- [Input]

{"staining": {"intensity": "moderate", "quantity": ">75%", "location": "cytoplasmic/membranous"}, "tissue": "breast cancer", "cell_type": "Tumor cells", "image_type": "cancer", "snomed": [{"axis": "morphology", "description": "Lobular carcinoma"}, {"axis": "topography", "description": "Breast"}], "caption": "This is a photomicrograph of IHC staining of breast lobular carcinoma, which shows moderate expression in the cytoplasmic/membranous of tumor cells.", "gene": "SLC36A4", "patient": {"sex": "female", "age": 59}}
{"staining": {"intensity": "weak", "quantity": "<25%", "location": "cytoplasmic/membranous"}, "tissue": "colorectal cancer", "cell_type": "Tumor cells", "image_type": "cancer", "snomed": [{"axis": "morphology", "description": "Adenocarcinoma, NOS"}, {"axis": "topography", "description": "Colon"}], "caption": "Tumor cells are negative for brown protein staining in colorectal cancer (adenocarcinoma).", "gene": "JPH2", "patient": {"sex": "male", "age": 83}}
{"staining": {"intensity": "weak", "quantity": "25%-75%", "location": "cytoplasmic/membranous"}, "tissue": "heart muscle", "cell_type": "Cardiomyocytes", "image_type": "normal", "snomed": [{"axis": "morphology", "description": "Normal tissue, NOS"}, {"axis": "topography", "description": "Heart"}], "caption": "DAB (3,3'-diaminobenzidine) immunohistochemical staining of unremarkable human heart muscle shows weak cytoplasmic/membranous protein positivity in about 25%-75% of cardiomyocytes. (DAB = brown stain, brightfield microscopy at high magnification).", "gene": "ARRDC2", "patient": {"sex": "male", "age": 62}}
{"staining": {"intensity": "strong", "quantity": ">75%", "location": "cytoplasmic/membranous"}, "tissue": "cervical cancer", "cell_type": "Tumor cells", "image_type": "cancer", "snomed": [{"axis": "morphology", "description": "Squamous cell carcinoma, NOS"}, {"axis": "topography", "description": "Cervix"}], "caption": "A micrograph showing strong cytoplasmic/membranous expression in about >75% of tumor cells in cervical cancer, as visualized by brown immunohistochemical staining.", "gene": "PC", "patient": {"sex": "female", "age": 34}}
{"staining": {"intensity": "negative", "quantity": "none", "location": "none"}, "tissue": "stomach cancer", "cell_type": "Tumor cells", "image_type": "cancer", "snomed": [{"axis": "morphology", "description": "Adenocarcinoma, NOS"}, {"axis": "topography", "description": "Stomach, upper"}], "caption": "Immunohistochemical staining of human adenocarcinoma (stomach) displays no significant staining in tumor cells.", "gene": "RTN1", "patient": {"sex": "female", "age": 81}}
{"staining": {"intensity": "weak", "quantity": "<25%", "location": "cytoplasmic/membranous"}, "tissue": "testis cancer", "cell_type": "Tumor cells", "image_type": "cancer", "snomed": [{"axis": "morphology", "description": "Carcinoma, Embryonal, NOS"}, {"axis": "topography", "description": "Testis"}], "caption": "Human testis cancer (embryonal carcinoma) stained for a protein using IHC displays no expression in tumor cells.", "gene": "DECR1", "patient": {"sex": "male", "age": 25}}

- [Required action]
Exactly as written above, reproduce all of the entries.

- [Exercise result]
{"staining": {"intensity": "moderate", "quantity": ">75%", "location": "cytoplasmic/membranous"}, "tissue": "breast cancer", "cell_type": "Tumor cells", "image_type": "cancer", "snomed": [{"axis": "morphology", "description": "Lobular carcinoma"}, {"axis": "topography", "description": "Breast"}], "caption": "This is a photomicrograph of IHC staining of breast lobular carcinoma, which shows moderate expression in the cytoplasmic/membranous of tumor cells.", "gene": "SLC36A4", "patient": {"sex": "female", "age": 59}}
{"staining": {"intensity": "weak", "quantity": "<25%", "location": "cytoplasmic/membranous"}, "tissue": "colorectal cancer", "cell_type": "Tumor cells", "image_type": "cancer", "snomed": [{"axis": "morphology", "description": "Adenocarcinoma, NOS"}, {"axis": "topography", "description": "Colon"}], "caption": "Tumor cells are negative for brown protein staining in colorectal cancer (adenocarcinoma).", "gene": "JPH2", "patient": {"sex": "male", "age": 83}}
{"staining": {"intensity": "weak", "quantity": "25%-75%", "location": "cytoplasmic/membranous"}, "tissue": "heart muscle", "cell_type": "Cardiomyocytes", "image_type": "normal", "snomed": [{"axis": "morphology", "description": "Normal tissue, NOS"}, {"axis": "topography", "description": "Heart"}], "caption": "DAB (3,3'-diaminobenzidine) immunohistochemical staining of unremarkable human heart muscle shows weak cytoplasmic/membranous protein positivity in about 25%-75% of cardiomyocytes. (DAB = brown stain, brightfield microscopy at high magnification).", "gene": "ARRDC2", "patient": {"sex": "male", "age": 62}}
{"staining": {"intensity": "strong", "quantity": ">75%", "location": "cytoplasmic/membranous"}, "tissue": "cervical cancer", "cell_type": "Tumor cells", "image_type": "cancer", "snomed": [{"axis": "morphology", "description": "Squamous cell carcinoma, NOS"}, {"axis": "topography", "description": "Cervix"}], "caption": "A micrograph showing strong cytoplasmic/membranous expression in about >75% of tumor cells in cervical cancer, as visualized by brown immunohistochemical staining.", "gene": "PC", "patient": {"sex": "female", "age": 34}}
{"staining": {"intensity": "negative", "quantity": "none", "location": "none"}, "tissue": "stomach cancer", "cell_type": "Tumor cells", "image_type": "cancer", "snomed": [{"axis": "morphology", "description": "Adenocarcinoma, NOS"}, {"axis": "topography", "description": "Stomach, upper"}], "caption": "Immunohistochemical staining of human adenocarcinoma (stomach) displays no significant staining in tumor cells.", "gene": "RTN1", "patient": {"sex": "female", "age": 81}}
{"staining": {"intensity": "weak", "quantity": "<25%", "location": "cytoplasmic/membranous"}, "tissue": "testis cancer", "cell_type": "Tumor cells", "image_type": "cancer", "snomed": [{"axis": "morphology", "description": "Carcinoma, Embryonal, NOS"}, {"axis": "topography", "description": "Testis"}], "caption": "Human testis cancer (embryonal carcinoma) stained for a protein using IHC displays no expression in tumor cells.", "gene": "DECR1", "patient": {"sex": "male", "age": 25}}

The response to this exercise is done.